‘Follow that Cell Challenge’ Winners Receive $400,000 for New Tools to Predict Cell Behavior

‘Follow that Cell Challenge’ Winners Receive $400,000 for New Tools to Predict Cell Behavior

Biological engineers Nader Pourmand, PhD, of the University of California Santa Cruz, and Paul Blainey, PhD, of the Broad Institute at Cambridge, Massachusetts, are the first- and second-place winners, respectively, of the second phase of the National Institutes of Health (NIH)Follow that Cell Challenge” to develop tools that predict the behavior and function of a single cell in complex tissue over time.

The NIH awarded Pourmand $300,000 and Blainey and his team $100,000 to continue developing those tools as part of the competition where participants seek new ways to learn how cells transition from a healthy state to a diseased one, how they respond to treatment, and how these findings can be used in immunotherapy and precision medicine.

“We have developed a novel nanopipette technology that can be used to monitor the molecular properties of single cells over time,” Pourmand said in a press release.

This methodology allows researchers to monitor how particular signaling pathways are involved in the activation of arrays of genes. The method is so precise that researchers can perform it in a single cell. The goal is to understand how cells develop resistance to drug therapies.

“While the proposed studies focus on the use of our nanopipette technology to study human cancer cells in culture, the cell monitoring capabilities of the nanopipette allow it to be used for in situ analysis of single cells in tissue biopsies and slices,” Pourmand said. “This is the only technology I know of that enables us to repeatedly interrogate a single cell without killing it.”

Blainey also is focused on understanding how a cell behaves, particularly in the type of metabolites, or the products of a cell’s metabolism, present in each cell. This provides important information on the metabolic pathways active in cancer cells, which could be targeted with treatment.

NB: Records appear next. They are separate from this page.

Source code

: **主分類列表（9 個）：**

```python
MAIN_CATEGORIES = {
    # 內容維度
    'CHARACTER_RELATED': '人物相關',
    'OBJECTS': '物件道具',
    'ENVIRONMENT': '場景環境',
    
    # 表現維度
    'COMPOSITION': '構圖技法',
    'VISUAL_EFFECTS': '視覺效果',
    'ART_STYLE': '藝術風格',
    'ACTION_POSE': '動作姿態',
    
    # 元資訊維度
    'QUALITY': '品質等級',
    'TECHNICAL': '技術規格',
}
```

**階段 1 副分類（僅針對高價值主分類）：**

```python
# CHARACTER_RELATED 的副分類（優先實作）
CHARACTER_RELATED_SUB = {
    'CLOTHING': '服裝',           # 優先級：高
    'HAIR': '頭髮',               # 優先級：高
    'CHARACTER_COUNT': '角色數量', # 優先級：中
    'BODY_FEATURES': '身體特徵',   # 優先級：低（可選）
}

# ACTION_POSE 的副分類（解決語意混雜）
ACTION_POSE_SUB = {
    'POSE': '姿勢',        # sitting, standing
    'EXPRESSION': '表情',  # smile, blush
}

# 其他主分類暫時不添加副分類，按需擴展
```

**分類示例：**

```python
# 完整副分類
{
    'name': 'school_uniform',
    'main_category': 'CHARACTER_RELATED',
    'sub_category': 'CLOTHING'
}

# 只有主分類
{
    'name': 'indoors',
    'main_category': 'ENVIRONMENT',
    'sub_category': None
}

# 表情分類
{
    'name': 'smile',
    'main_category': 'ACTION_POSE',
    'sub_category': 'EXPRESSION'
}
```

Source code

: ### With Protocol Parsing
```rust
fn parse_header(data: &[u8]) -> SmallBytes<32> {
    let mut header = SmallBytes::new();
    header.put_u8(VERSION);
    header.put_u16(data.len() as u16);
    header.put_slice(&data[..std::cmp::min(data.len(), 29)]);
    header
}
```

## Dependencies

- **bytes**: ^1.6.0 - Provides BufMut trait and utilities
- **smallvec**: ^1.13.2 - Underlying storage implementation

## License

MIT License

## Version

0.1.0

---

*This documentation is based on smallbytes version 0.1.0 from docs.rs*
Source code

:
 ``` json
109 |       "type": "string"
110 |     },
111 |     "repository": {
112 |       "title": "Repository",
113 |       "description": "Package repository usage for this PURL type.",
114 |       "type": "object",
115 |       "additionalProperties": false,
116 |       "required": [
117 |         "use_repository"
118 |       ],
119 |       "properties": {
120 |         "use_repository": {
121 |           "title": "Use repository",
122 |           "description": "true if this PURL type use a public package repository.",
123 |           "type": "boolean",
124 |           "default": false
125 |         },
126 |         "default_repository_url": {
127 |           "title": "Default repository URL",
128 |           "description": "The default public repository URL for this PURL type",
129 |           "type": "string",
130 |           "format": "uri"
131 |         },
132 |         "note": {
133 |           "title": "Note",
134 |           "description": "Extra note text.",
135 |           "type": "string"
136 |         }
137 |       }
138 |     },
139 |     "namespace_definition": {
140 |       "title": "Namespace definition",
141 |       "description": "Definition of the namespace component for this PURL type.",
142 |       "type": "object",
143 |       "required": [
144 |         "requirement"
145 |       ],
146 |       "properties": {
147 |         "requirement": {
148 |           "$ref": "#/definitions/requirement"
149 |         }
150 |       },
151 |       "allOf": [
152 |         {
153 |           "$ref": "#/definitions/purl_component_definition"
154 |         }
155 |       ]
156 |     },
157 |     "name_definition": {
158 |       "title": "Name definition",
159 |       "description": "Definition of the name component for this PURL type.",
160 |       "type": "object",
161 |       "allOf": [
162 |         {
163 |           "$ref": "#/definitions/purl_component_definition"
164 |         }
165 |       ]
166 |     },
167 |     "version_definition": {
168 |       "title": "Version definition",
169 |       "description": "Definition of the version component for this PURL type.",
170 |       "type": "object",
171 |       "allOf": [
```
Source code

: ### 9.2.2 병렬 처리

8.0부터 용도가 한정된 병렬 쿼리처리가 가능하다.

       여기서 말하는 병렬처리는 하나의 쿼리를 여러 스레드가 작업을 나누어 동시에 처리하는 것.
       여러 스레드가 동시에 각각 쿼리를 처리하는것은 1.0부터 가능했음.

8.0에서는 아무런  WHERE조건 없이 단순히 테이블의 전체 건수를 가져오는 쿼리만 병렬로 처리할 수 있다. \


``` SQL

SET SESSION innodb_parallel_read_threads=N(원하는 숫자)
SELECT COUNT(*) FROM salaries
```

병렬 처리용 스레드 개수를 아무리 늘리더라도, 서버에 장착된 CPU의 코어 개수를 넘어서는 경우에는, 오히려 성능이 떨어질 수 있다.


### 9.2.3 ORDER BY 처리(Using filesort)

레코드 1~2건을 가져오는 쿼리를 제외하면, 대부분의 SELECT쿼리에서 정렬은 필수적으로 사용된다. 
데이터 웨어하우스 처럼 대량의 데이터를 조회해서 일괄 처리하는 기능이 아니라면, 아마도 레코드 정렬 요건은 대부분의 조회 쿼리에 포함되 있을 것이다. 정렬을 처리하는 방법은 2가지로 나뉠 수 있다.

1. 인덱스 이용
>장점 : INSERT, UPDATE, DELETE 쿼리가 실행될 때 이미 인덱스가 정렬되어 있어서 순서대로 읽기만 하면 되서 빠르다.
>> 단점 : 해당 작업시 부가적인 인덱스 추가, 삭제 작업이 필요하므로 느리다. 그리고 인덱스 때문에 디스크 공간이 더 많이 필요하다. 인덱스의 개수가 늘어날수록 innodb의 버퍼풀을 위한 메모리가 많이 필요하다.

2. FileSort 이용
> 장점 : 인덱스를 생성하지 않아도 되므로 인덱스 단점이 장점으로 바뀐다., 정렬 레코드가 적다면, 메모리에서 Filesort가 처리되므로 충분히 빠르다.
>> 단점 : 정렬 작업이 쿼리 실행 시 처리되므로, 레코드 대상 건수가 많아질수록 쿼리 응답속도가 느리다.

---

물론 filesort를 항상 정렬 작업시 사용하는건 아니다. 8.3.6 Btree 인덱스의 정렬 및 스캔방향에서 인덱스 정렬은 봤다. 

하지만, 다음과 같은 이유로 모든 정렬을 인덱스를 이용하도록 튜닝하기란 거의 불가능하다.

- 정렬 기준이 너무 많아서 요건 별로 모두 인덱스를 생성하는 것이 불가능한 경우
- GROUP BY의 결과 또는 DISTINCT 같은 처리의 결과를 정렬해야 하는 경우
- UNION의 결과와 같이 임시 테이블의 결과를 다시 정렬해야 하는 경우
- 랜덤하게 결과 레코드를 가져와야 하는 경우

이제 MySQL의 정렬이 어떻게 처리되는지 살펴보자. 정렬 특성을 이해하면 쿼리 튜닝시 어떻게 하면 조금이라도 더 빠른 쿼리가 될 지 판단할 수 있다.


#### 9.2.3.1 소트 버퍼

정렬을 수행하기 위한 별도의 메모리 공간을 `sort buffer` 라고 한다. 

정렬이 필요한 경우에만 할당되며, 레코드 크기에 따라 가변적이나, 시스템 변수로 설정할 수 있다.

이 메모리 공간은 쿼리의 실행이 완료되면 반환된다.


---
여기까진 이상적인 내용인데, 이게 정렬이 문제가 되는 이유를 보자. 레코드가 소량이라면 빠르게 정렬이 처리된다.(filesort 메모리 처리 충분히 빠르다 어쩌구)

“Mammalian cell biology is dynamic, but today’s ‘omic approaches require destruction of cells to access their molecular contents and cannot resolve the full richness of cellular diversity in situ. The research community needs tools that can probe living cells in real tissues to produce high dimensional time-series data from cells of interest,” Blainey said. “Our technique entails export of cellular analytes via an engineered secretion pathway. We show that cells can self-report their internal transcriptional state in a quantitatively interpretable manner. We are working to render our approach a practically useful method for analyzing clinically relevant biological systems.”

Both prizewinners are being recognized at the 5th Annual Single Cell Analysis Investigators Meeting, June 29-30 at the NIH Campus in Bethesda, Maryland.

“The winning solutions can have an immediate impact in research labs and will very likely lead to further innovations by these groups and others,” said Joshua Gordon, MD, PhD, director of the National Institute of Mental Health. “Running a prize challenge is relatively new for NIH and we are happy with the outcome. Kudos to all the solvers who participated and special congratulations to the winners.”